ACTIVITY:
The answer must be the full set of records, repeated exactly.

** Opening THE DATA block **

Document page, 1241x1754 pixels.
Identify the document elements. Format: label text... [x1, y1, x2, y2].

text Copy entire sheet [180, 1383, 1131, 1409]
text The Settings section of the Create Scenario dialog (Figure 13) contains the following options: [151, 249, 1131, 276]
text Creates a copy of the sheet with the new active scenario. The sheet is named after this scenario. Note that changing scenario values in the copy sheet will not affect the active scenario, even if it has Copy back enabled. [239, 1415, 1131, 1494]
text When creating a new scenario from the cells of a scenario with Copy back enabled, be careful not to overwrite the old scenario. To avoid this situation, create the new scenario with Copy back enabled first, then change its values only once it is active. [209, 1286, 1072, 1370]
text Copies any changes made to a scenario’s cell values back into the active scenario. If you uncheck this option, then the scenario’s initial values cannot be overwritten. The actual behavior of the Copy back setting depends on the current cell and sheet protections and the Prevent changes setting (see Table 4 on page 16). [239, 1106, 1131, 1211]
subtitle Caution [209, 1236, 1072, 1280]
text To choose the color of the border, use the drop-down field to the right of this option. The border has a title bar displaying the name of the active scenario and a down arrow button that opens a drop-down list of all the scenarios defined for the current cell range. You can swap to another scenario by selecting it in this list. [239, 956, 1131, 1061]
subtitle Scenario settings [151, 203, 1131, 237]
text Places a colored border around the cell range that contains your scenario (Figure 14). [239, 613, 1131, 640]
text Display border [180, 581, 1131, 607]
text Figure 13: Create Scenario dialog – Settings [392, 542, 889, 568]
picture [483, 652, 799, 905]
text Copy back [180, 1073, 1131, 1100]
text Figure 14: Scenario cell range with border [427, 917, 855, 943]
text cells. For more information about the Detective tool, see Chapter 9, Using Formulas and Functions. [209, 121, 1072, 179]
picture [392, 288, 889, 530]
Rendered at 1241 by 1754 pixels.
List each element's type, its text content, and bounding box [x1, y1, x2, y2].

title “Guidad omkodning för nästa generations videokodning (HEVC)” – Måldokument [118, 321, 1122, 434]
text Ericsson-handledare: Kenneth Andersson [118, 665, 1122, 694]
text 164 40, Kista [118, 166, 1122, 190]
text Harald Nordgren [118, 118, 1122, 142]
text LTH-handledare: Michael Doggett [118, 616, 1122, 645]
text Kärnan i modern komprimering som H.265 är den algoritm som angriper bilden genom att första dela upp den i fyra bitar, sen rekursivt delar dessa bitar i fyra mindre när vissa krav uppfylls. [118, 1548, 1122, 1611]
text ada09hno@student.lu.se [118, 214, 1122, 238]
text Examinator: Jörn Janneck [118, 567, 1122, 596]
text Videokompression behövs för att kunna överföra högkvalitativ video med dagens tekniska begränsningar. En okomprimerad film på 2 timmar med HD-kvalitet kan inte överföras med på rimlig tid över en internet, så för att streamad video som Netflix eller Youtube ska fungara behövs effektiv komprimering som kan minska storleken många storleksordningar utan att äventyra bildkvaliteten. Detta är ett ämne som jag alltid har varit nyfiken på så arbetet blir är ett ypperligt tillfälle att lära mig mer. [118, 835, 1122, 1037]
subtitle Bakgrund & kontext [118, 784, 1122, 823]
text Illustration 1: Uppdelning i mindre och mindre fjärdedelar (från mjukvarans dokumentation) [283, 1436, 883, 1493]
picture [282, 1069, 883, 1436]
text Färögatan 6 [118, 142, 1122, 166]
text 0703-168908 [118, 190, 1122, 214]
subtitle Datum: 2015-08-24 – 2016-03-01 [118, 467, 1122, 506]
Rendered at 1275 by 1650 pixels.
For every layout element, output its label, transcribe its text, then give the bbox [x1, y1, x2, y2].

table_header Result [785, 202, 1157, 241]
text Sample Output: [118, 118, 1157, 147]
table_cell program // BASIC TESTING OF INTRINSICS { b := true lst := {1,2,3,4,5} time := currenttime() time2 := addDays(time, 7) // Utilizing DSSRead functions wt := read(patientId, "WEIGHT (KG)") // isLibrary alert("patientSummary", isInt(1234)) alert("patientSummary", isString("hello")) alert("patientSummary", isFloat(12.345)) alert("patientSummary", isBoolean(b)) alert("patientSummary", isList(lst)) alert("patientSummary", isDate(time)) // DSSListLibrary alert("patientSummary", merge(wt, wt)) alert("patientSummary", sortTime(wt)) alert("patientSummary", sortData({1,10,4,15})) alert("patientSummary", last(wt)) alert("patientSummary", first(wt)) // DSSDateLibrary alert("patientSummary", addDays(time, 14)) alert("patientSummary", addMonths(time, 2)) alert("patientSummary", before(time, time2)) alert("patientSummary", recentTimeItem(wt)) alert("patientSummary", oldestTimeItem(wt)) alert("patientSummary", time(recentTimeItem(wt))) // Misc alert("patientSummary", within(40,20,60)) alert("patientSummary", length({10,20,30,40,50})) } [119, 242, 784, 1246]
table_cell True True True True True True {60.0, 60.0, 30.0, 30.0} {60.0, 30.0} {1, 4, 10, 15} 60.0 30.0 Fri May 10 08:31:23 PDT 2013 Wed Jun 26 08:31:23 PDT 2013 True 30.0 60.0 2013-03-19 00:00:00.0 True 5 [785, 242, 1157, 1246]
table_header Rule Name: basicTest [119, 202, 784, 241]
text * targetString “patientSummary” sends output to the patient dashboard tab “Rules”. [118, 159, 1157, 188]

** Closing THE DATA block **

FINAL ANSWER:
Document page, 1241x1754 pixels.
Identify the document elements. Format: label text... [x1, y1, x2, y2].

text Copy entire sheet [180, 1383, 1131, 1409]
text The Settings section of the Create Scenario dialog (Figure 13) contains the following options: [151, 249, 1131, 276]
text Creates a copy of the sheet with the new active scenario. The sheet is named after this scenario. Note that changing scenario values in the copy sheet will not affect the active scenario, even if it has Copy back enabled. [239, 1415, 1131, 1494]
text When creating a new scenario from the cells of a scenario with Copy back enabled, be careful not to overwrite the old scenario. To avoid this situation, create the new scenario with Copy back enabled first, then change its values only once it is active. [209, 1286, 1072, 1370]
text Copies any changes made to a scenario’s cell values back into the active scenario. If you uncheck this option, then the scenario’s initial values cannot be overwritten. The actual behavior of the Copy back setting depends on the current cell and sheet protections and the Prevent changes setting (see Table 4 on page 16). [239, 1106, 1131, 1211]
subtitle Caution [209, 1236, 1072, 1280]
text To choose the color of the border, use the drop-down field to the right of this option. The border has a title bar displaying the name of the active scenario and a down arrow button that opens a drop-down list of all the scenarios defined for the current cell range. You can swap to another scenario by selecting it in this list. [239, 956, 1131, 1061]
subtitle Scenario settings [151, 203, 1131, 237]
text Places a colored border around the cell range that contains your scenario (Figure 14). [239, 613, 1131, 640]
text Display border [180, 581, 1131, 607]
text Figure 13: Create Scenario dialog – Settings [392, 542, 889, 568]
picture [483, 652, 799, 905]
text Copy back [180, 1073, 1131, 1100]
text Figure 14: Scenario cell range with border [427, 917, 855, 943]
text cells. For more information about the Detective tool, see Chapter 9, Using Formulas and Functions. [209, 121, 1072, 179]
picture [392, 288, 889, 530]
Rendered at 1241 by 1754 pixels.
List each element's type, its text content, and bounding box [x1, y1, x2, y2].

title “Guidad omkodning för nästa generations videokodning (HEVC)” – Måldokument [118, 321, 1122, 434]
text Ericsson-handledare: Kenneth Andersson [118, 665, 1122, 694]
text 164 40, Kista [118, 166, 1122, 190]
text Harald Nordgren [118, 118, 1122, 142]
text LTH-handledare: Michael Doggett [118, 616, 1122, 645]
text Kärnan i modern komprimering som H.265 är den algoritm som angriper bilden genom att första dela upp den i fyra bitar, sen rekursivt delar dessa bitar i fyra mindre när vissa krav uppfylls. [118, 1548, 1122, 1611]
text ada09hno@student.lu.se [118, 214, 1122, 238]
text Examinator: Jörn Janneck [118, 567, 1122, 596]
text Videokompression behövs för att kunna överföra högkvalitativ video med dagens tekniska begränsningar. En okomprimerad film på 2 timmar med HD-kvalitet kan inte överföras med på rimlig tid över en internet, så för att streamad video som Netflix eller Youtube ska fungara behövs effektiv komprimering som kan minska storleken många storleksordningar utan att äventyra bildkvaliteten. Detta är ett ämne som jag alltid har varit nyfiken på så arbetet blir är ett ypperligt tillfälle att lära mig mer. [118, 835, 1122, 1037]
subtitle Bakgrund & kontext [118, 784, 1122, 823]
text Illustration 1: Uppdelning i mindre och mindre fjärdedelar (från mjukvarans dokumentation) [283, 1436, 883, 1493]
picture [282, 1069, 883, 1436]
text Färögatan 6 [118, 142, 1122, 166]
text 0703-168908 [118, 190, 1122, 214]
subtitle Datum: 2015-08-24 – 2016-03-01 [118, 467, 1122, 506]
Rendered at 1275 by 1650 pixels.
For every layout element, output its label, transcribe its text, then give the bbox [x1, y1, x2, y2].

table_header Result [785, 202, 1157, 241]
text Sample Output: [118, 118, 1157, 147]
table_cell program // BASIC TESTING OF INTRINSICS { b := true lst := {1,2,3,4,5} time := currenttime() time2 := addDays(time, 7) // Utilizing DSSRead functions wt := read(patientId, "WEIGHT (KG)") // isLibrary alert("patientSummary", isInt(1234)) alert("patientSummary", isString("hello")) alert("patientSummary", isFloat(12.345)) alert("patientSummary", isBoolean(b)) alert("patientSummary", isList(lst)) alert("patientSummary", isDate(time)) // DSSListLibrary alert("patientSummary", merge(wt, wt)) alert("patientSummary", sortTime(wt)) alert("patientSummary", sortData({1,10,4,15})) alert("patientSummary", last(wt)) alert("patientSummary", first(wt)) // DSSDateLibrary alert("patientSummary", addDays(time, 14)) alert("patientSummary", addMonths(time, 2)) alert("patientSummary", before(time, time2)) alert("patientSummary", recentTimeItem(wt)) alert("patientSummary", oldestTimeItem(wt)) alert("patientSummary", time(recentTimeItem(wt))) // Misc alert("patientSummary", within(40,20,60)) alert("patientSummary", length({10,20,30,40,50})) } [119, 242, 784, 1246]
table_cell True True True True True True {60.0, 60.0, 30.0, 30.0} {60.0, 30.0} {1, 4, 10, 15} 60.0 30.0 Fri May 10 08:31:23 PDT 2013 Wed Jun 26 08:31:23 PDT 2013 True 30.0 60.0 2013-03-19 00:00:00.0 True 5 [785, 242, 1157, 1246]
table_header Rule Name: basicTest [119, 202, 784, 241]
text * targetString “patientSummary” sends output to the patient dashboard tab “Rules”. [118, 159, 1157, 188]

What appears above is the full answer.